__Extracto original__:
■ ■ ■ ■ ■
Educación y antropología
Ya en un escrito redactado hace ya más de 50 años, defendí que el último y esencial condicionante de la educación es la idea que nos hagamos del hombre.
Hay quienes como Rostand, Premio Nobel de Biología hace pocos lustros, ubican al hombre al mismo nivel que los animales, insistiendo en que las diferencias genéticas que separan al hombre de los grandes simios son pequeñísimas. Oigamos sus propias palabras:
“El hombre nació sin razón y sin objeto, como nacieron todos los seres, no importa cómo, no importa cuándo, no importa dónde”. «¿De dónde viene el hombre? De un extraño linaje de bestias ya desaparecidas y que contaba con jaleas marinas, gusanos reptantes, peces viscosos y mamíferos velludos». «El pensamiento humano…no tiene en el cosmos inerte mayor importancia que el canto de las ranas o el rumor del viento».
En el otro extremo, y basándose en el imparable desarrollo de máquinas y robots, son cada vez más los que piensan que, en el fondo, el hombre se reduce a electrónica y mecánica. Me estoy refiriendo a movimientos como el Transhumanismo y el Extropianismo, modernas versiones de las ideas nietzscheanas sobre el superhombre. El transhumanismo, por ejemplo, preconiza crear una nueva raza humana ayudándose de la selección genética y de las tecnologías más punteras. Una raza cuyos componentes serían mitad seres vivos y mitad máquinas (cyborgs en su jerga terminológica) y que no estaría sometida a las limitaciones corporales y mentales del hombre actual. La meta de este proceso de transformación, en palabras de sus más conspicuos defensores (Global Future 2045), sería conseguir que “una evolución inteligente autodirigida guíe la metamorfosis de la humanidad hacia una metainteligencia planetaria inmortal” (¡).
Reflexión final
No va a ser tarea fácil ponerse de acuerdo en nuestros días en cómo educar a los niños y jóvenes. Ahora bien, es posible que todo cambiase si los principios morales y antropológicos de los que solemos partir en nuestros debates fuesen distintos y ampliamente compartidos.
Cambiar nuestras valoraciones y puntos de partida para enfrentarnos a la tarea de vivir, podría incluso hacernos más felices. Para ello, deberíamos convencernos de que todas las puertas que conducen a una verdadera y auténtica felicidad se abren hacia dentro. Estamos a la intemperie, inmersos en unos Cibermedia omnipresentes que reclaman toda nuestra atención y que facilitan el sometimiento pasivo a riadas y riadas de impresiones sensoriales dispersas, fabricadas por empresas que no albergan la menor intención de formar la mente humana, sino el propósito de conquistar audiencias.
Ahora bien, ni la solidaridad, ni la justicia, ni la valoración justa de las cosas, ni el respeto de las personas, se consigue sólo estando bien informados o mediante una buena conexión a Internet.
La pasividad y la ausencia de sentido crítico y conciencia moral en sectores cada vez más amplios de la población podría conducir rápidamente a un nuevo colonialismo, el del conocimiento, el más grave de todos los colonialismos que la humanidad ha padecido hasta la fecha. Es evidente que si esto se produjese alguna vez, se habría firmado la sentencia de muerte de los poetas, los heterodoxos y los soñadores. Y, desde luego, de los filósofos.
Sin embargo, es posible que todo cambiase, si se viese en el hombre un reflejo, todo lo pálido y lejano que se quiera, de un Absoluto. O si la historia del mundo fuese considerada como la laboriosa y progresiva realización de un proyecto de amor. O si se admitiese la existencia de un Alguien. que sea la ruta intemporal de todo orden y el amor final que todo lo abarca.
Quiero finalizar con una metáfora. Y es que, del mismo modo que aplicando al oído una caracola marina se escucha, ronco y sin pausa, el sonido del mar donde nació, también resuena en el corazón humano, a poco que se le escuche en silencio, el suave y constante eco de su origen divino. Gracias por su atención.
■ ■ ■ ■ ■
Datos de puntos clave del esqueleto:

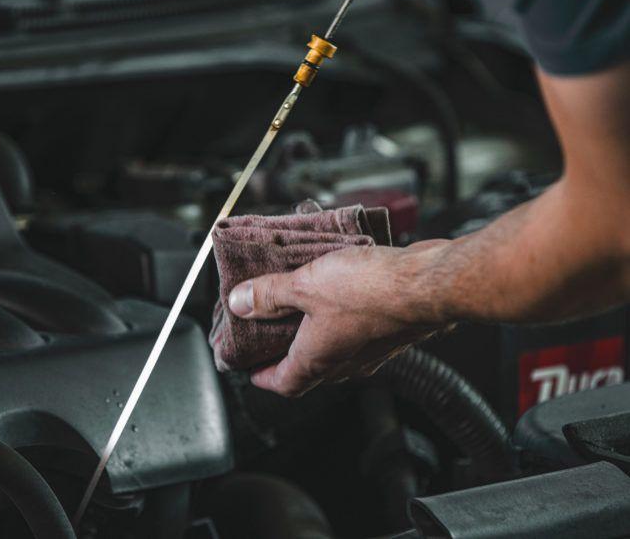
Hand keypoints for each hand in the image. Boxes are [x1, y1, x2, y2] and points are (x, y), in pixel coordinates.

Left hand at [227, 240, 450, 396]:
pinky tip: (338, 294)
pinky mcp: (389, 332)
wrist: (428, 284)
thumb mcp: (305, 285)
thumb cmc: (372, 290)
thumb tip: (240, 303)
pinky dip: (341, 321)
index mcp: (318, 359)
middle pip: (308, 371)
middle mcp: (346, 362)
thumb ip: (269, 294)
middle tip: (271, 338)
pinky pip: (357, 334)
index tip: (251, 371)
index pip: (284, 384)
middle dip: (286, 357)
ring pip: (335, 352)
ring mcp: (371, 349)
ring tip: (301, 310)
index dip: (263, 378)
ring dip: (315, 337)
■ ■ ■ ■ ■
__Trabajo pendiente__:
1. Según el fragmento, ¿qué premio recibió Rostand?
2. Extrae del fragmento el pasaje que empieza en las palabras "Ahora bien, ni" y termina después de "conexión a Internet.".
Las filas no hacen falta para nada de lo que se pide.

__Resultados por orden__:
1. El Premio Nobel de Biología.

2.
Ahora bien, ni la solidaridad, ni la justicia, ni la valoración justa de las cosas, ni el respeto de las personas, se consigue sólo estando bien informados o mediante una buena conexión a Internet.